-- EXERCISE MATERIAL follows --

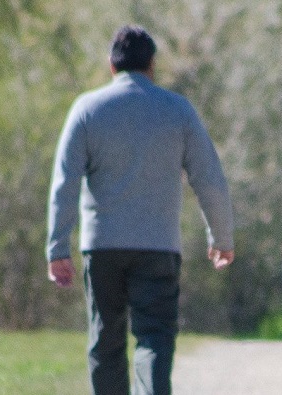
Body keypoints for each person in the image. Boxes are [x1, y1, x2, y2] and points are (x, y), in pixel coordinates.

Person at [45, 25, 235, 395]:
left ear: (111, 65)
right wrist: (222, 237)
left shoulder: (87, 109)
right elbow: (209, 178)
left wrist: (57, 247)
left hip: (102, 247)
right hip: (158, 247)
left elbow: (64, 183)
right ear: (152, 64)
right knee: (154, 338)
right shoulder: (177, 110)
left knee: (106, 340)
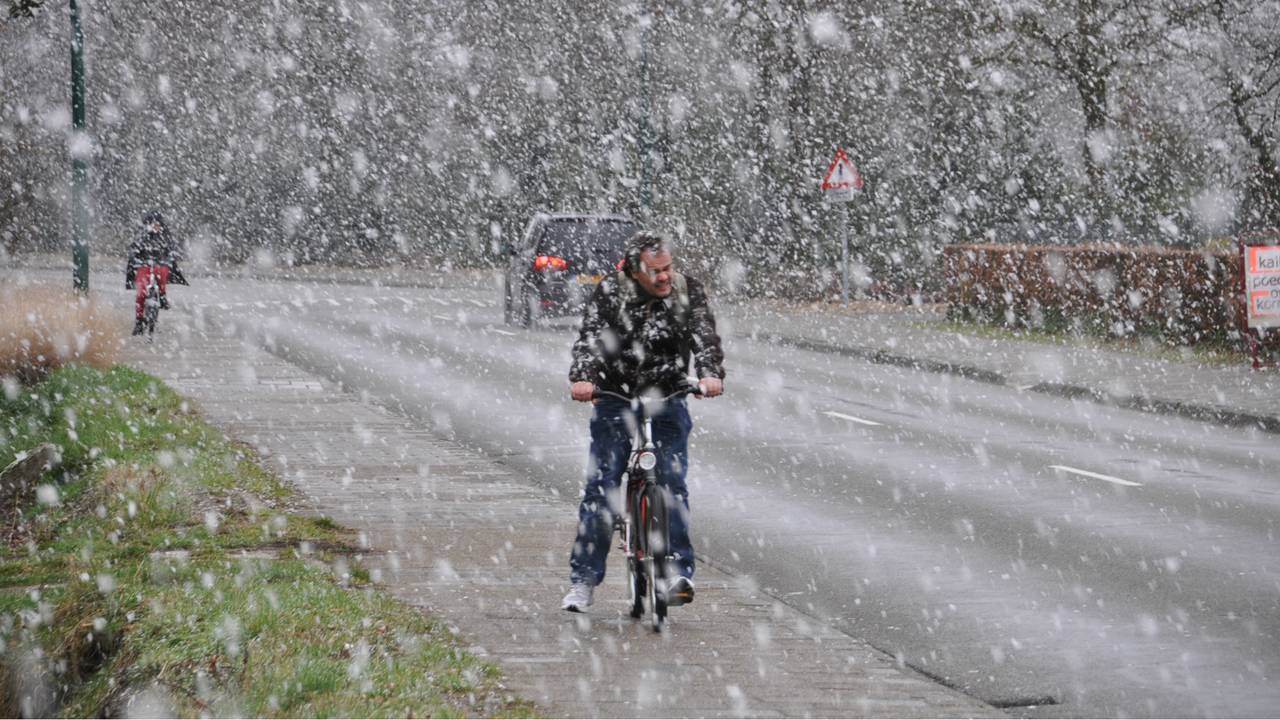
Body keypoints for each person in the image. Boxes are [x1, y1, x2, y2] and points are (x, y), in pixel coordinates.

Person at [562, 231, 725, 612]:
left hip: (667, 393)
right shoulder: (611, 292)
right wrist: (584, 377)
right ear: (635, 271)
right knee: (602, 491)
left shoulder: (687, 290)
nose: (665, 277)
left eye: (668, 268)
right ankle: (584, 582)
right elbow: (590, 338)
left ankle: (677, 574)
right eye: (656, 272)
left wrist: (709, 373)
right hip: (615, 394)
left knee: (672, 485)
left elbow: (704, 335)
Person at [125, 210, 187, 335]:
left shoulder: (165, 236)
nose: (156, 227)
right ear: (148, 225)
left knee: (162, 274)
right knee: (141, 293)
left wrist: (171, 258)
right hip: (144, 266)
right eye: (153, 224)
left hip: (160, 265)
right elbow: (133, 250)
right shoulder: (142, 237)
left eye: (158, 224)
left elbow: (172, 250)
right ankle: (138, 321)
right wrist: (135, 258)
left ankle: (163, 296)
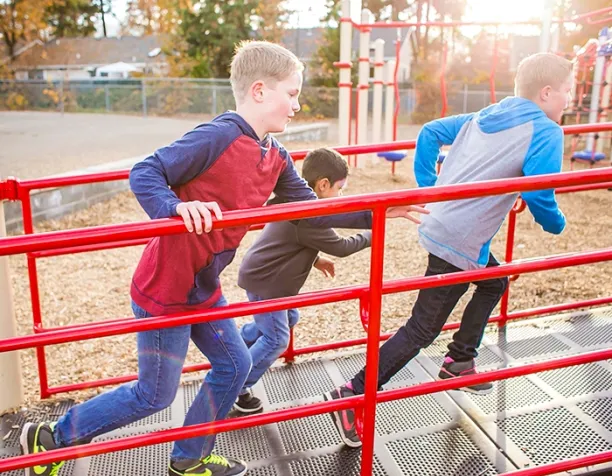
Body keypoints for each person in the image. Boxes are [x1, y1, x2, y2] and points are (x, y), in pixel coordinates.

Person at [20, 40, 426, 476]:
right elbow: (146, 172)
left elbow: (314, 208)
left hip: (203, 288)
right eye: (291, 93)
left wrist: (380, 211)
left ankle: (188, 456)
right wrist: (174, 208)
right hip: (167, 291)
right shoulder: (220, 135)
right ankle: (51, 438)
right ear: (258, 91)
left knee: (236, 363)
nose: (297, 103)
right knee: (154, 394)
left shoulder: (276, 156)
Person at [324, 52, 572, 448]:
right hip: (460, 240)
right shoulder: (545, 130)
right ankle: (351, 394)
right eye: (565, 93)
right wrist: (556, 223)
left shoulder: (487, 115)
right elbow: (541, 192)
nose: (568, 101)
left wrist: (431, 190)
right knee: (421, 328)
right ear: (545, 92)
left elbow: (429, 132)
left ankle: (459, 359)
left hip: (446, 225)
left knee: (494, 281)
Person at [233, 148, 374, 414]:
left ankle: (237, 342)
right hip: (268, 283)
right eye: (340, 189)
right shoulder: (312, 219)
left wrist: (316, 259)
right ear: (323, 185)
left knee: (286, 321)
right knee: (276, 340)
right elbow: (342, 247)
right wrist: (372, 234)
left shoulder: (295, 201)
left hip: (266, 277)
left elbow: (288, 242)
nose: (341, 195)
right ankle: (235, 386)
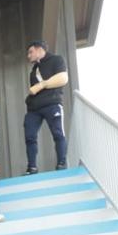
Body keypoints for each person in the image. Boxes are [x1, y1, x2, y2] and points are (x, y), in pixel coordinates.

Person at [23, 40, 69, 173]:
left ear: (39, 49)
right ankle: (32, 167)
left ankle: (61, 163)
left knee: (58, 133)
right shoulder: (34, 70)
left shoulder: (56, 60)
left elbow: (63, 78)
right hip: (34, 109)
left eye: (30, 52)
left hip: (52, 104)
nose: (29, 55)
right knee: (30, 136)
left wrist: (41, 85)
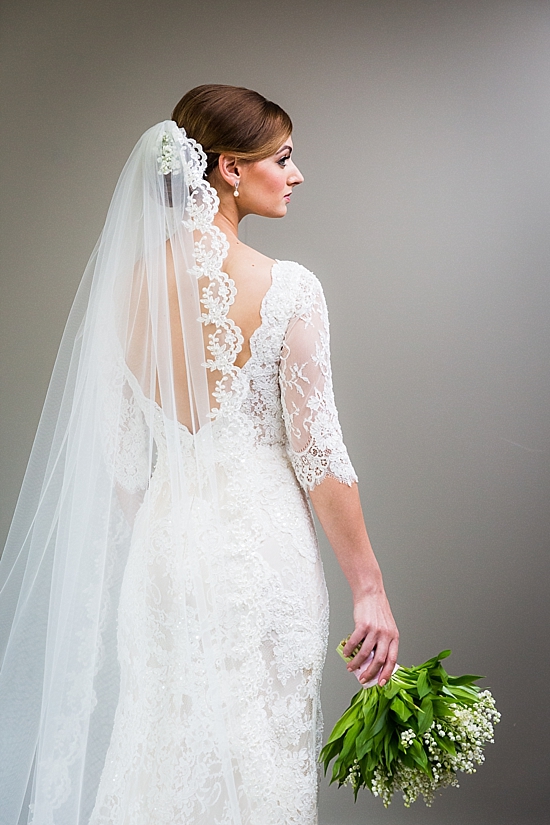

-- EXERCISE MATERIAL concluded --

TASK: Any images must be left out; transcribe the rest of the material exactly.

RESPONSE TO THIS TASK:
Body keypoints for each person in the image. Boxes are [x1, y1, x2, y2] and points are (x, y), in pixel coordinates.

Person at [45, 25, 235, 395]:
left ear: (111, 65)
right wrist: (222, 237)
left shoulder: (87, 109)
right elbow: (209, 178)
left wrist: (57, 247)
left hip: (102, 247)
right hip: (158, 247)
left elbow: (64, 183)
right ear: (152, 64)
right knee: (154, 338)
right shoulder: (177, 110)
left knee: (106, 340)
Body keypoints for each person in the image. Boxes are [x1, y1, x2, y2] and points are (x, y), in pixel coordinates.

Person at [562, 231, 725, 612]:
left hip: (667, 393)
right shoulder: (611, 292)
right wrist: (584, 377)
right ear: (635, 271)
right knee: (602, 491)
left shoulder: (687, 290)
nose: (665, 277)
left eye: (668, 268)
right ankle: (584, 582)
right elbow: (590, 338)
left ankle: (677, 574)
right eye: (656, 272)
left wrist: (709, 373)
right hip: (615, 394)
left knee: (672, 485)
left elbow: (704, 335)
Person at [125, 210, 187, 335]:
left shoulder: (165, 236)
nose: (156, 227)
right ear: (148, 225)
left knee: (162, 274)
right knee: (141, 293)
left wrist: (171, 258)
right hip: (144, 266)
right eye: (153, 224)
left hip: (160, 265)
right elbow: (133, 250)
right shoulder: (142, 237)
left eye: (158, 224)
left elbow: (172, 250)
right ankle: (138, 321)
right wrist: (135, 258)
left ankle: (163, 296)
Body keypoints for each person in the image. Boxes are [x1, y1, x2, y2] and points are (x, y), in pixel coordinates.

Person at [20, 40, 426, 476]:
right elbow: (146, 172)
left elbow: (314, 208)
left hip: (203, 288)
right eye: (291, 93)
left wrist: (380, 211)
left ankle: (188, 456)
right wrist: (174, 208)
right hip: (167, 291)
right shoulder: (220, 135)
right ankle: (51, 438)
right ear: (258, 91)
left knee: (236, 363)
nose: (297, 103)
right knee: (154, 394)
left shoulder: (276, 156)
Person at [324, 52, 572, 448]:
right hip: (460, 240)
right shoulder: (545, 130)
right ankle: (351, 394)
right eye: (565, 93)
right wrist: (556, 223)
left shoulder: (487, 115)
right elbow: (541, 192)
nose: (568, 101)
left wrist: (431, 190)
right knee: (421, 328)
right ear: (545, 92)
left elbow: (429, 132)
left ankle: (459, 359)
left hip: (446, 225)
left knee: (494, 281)
Person at [233, 148, 374, 414]:
left ankle: (237, 342)
right hip: (268, 283)
right eye: (340, 189)
right shoulder: (312, 219)
left wrist: (316, 259)
right ear: (323, 185)
left knee: (286, 321)
right knee: (276, 340)
right elbow: (342, 247)
right wrist: (372, 234)
left shoulder: (295, 201)
left hip: (266, 277)
left elbow: (288, 242)
nose: (341, 195)
right ankle: (235, 386)
Body keypoints for each person in the image. Boxes are [x1, y1, x2, y2] and points are (x, y), in pixel coordinates.

Person at [23, 40, 69, 173]:
left ear: (39, 49)
right ankle: (32, 167)
left ankle: (61, 163)
left knee: (58, 133)
right shoulder: (34, 70)
left shoulder: (56, 60)
left elbow: (63, 78)
right hip: (34, 109)
left eye: (30, 52)
left hip: (52, 104)
nose: (29, 55)
right knee: (30, 136)
left wrist: (41, 85)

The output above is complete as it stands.